To publish to Socrata using Pentaho is a two-step process. 1 workflow runs the transformations and the 2nd workflow runs datasync on the updated and transformed csv.
The Transformations
tranformation.ktr workflow:
- CSV Input
- Row Normaliser in order to Pivot Columns into flat rows
- Filter Rows to remove unwated “NA” characters
- Select Values (renames to schema, selects fields to write to output file)in order to Rename Columns
- Formula in order to change decimal rate to whole number and comply with Socrata Percent Data Type
- Replace String in order to remove unwanted text from cells
- Text Output (force quote enclosure, comma separator, ISO8601 date format and trims all fields)
datasyncrunner.kjb:
- Job Scheduling to iniate workflow
- Transformation runs the transformation.ktr workflow
- Execute Shell Script runs datasync
Quickstart
Follow these steps to get the example workflow working.
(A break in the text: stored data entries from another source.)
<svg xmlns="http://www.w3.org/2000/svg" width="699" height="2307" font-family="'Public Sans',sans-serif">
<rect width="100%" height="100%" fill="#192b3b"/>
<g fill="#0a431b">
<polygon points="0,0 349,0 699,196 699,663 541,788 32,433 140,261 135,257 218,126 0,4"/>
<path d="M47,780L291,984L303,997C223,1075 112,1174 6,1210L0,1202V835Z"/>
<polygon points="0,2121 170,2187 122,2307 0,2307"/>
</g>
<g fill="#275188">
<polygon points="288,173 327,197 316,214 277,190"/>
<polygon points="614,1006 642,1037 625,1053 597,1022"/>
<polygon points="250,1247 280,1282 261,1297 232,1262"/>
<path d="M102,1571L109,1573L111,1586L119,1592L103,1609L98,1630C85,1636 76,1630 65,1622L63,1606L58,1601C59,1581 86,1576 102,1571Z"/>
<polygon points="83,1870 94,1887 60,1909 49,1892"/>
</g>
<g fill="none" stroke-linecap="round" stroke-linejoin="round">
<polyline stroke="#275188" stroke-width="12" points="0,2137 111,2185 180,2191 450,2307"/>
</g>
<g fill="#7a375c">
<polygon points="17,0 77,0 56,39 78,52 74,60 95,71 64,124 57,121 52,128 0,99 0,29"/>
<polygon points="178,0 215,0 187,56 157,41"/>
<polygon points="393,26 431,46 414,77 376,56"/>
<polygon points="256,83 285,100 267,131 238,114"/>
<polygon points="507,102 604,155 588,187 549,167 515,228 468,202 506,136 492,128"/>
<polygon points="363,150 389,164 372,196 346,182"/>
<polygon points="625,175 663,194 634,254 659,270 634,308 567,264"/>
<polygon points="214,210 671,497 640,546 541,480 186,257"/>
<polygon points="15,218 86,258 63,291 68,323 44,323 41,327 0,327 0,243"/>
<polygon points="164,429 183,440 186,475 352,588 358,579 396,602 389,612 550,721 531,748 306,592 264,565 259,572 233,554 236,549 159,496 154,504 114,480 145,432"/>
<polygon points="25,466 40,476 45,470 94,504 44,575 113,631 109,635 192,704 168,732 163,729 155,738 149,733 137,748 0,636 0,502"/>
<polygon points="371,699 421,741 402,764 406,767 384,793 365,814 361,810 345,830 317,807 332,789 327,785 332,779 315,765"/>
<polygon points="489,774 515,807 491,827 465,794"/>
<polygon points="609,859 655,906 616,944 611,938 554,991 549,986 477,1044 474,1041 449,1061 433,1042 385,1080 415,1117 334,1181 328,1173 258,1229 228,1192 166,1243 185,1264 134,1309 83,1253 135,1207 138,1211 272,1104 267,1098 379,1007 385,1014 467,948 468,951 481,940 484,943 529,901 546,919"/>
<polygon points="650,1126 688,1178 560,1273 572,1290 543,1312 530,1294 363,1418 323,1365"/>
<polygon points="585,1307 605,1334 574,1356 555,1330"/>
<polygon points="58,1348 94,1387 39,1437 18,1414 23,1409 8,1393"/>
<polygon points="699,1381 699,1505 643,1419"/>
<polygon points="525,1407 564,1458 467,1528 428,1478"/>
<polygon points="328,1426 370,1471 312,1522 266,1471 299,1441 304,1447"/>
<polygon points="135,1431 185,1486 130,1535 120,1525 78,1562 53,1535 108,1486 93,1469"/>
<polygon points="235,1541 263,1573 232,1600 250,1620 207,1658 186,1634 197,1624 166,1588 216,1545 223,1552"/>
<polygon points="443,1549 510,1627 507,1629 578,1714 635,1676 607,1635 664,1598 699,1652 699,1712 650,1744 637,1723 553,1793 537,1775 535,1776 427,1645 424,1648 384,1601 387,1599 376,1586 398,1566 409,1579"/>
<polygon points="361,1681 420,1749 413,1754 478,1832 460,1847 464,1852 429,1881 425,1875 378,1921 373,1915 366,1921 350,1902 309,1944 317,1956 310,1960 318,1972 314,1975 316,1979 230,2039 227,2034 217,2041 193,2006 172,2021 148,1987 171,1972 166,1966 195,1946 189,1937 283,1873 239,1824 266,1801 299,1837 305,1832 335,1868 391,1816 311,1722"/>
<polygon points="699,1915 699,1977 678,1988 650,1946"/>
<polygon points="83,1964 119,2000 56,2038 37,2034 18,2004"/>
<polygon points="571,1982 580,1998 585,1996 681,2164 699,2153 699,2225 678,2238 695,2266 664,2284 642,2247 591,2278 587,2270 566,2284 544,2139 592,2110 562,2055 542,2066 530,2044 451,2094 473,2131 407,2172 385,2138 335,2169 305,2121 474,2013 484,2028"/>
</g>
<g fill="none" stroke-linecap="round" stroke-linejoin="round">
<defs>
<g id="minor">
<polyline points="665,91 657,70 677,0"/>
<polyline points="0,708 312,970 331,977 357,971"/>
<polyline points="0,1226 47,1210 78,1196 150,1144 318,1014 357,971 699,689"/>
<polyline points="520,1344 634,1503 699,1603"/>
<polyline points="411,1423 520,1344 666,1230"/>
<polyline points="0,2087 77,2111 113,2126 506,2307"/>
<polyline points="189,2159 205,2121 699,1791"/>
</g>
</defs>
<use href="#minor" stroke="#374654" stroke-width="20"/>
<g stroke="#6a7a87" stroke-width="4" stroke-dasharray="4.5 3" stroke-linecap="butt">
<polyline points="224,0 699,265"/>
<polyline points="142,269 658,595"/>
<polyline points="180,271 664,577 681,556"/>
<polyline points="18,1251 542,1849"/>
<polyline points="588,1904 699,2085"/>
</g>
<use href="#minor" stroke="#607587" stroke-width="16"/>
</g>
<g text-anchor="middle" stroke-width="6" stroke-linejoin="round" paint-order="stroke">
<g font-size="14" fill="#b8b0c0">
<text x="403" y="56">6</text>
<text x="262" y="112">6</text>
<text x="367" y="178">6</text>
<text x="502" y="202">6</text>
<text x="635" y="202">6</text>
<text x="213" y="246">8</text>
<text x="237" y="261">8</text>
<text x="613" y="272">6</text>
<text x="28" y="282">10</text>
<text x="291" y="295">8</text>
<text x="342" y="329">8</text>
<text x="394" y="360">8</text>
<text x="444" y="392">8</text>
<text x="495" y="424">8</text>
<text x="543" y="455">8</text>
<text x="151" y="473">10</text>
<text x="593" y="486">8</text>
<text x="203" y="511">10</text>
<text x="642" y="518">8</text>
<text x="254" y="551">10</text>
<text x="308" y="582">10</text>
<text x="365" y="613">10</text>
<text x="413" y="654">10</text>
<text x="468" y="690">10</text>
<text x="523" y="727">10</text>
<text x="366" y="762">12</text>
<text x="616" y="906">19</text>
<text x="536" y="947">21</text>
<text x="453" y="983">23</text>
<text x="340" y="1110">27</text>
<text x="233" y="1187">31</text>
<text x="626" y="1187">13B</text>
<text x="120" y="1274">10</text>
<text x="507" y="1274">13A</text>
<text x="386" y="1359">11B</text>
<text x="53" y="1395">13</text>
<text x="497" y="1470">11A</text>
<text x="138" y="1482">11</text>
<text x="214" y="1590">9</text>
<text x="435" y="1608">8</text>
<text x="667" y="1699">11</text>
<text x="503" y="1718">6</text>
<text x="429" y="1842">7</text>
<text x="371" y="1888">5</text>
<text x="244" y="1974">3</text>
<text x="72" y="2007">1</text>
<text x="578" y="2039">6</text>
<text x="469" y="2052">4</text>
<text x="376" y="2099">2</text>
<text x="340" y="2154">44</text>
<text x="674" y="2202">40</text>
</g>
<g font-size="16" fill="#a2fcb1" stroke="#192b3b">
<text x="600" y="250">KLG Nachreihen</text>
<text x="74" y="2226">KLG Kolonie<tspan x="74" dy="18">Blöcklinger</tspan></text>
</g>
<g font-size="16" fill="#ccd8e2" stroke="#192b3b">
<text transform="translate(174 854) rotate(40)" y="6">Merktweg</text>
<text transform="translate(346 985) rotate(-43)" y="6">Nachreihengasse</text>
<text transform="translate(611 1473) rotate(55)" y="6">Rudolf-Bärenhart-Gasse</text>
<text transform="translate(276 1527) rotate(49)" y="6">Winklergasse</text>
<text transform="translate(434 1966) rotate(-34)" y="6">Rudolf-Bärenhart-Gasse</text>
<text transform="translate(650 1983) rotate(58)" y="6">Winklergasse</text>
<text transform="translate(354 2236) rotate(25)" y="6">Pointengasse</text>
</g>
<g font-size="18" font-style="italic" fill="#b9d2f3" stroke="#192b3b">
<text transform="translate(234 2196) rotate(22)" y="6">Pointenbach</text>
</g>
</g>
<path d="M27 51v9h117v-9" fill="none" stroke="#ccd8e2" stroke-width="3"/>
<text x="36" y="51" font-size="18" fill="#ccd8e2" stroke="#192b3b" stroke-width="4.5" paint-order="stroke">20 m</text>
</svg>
- Download Pentaho Kettle Community Edition and Datasync
- Download the workflow and associated files using the Download link above and open it from Spoon. NOTE: You may have to right-click > Save Link As… to get it to download.
- Update the Paths to the Raw Inspection and Violation files so they point to the correct directory.[^2]
- Update the path for the Text file output.
- Run the workflow and ensure that the file transformed_data.csv was created in the directory with current timestamp.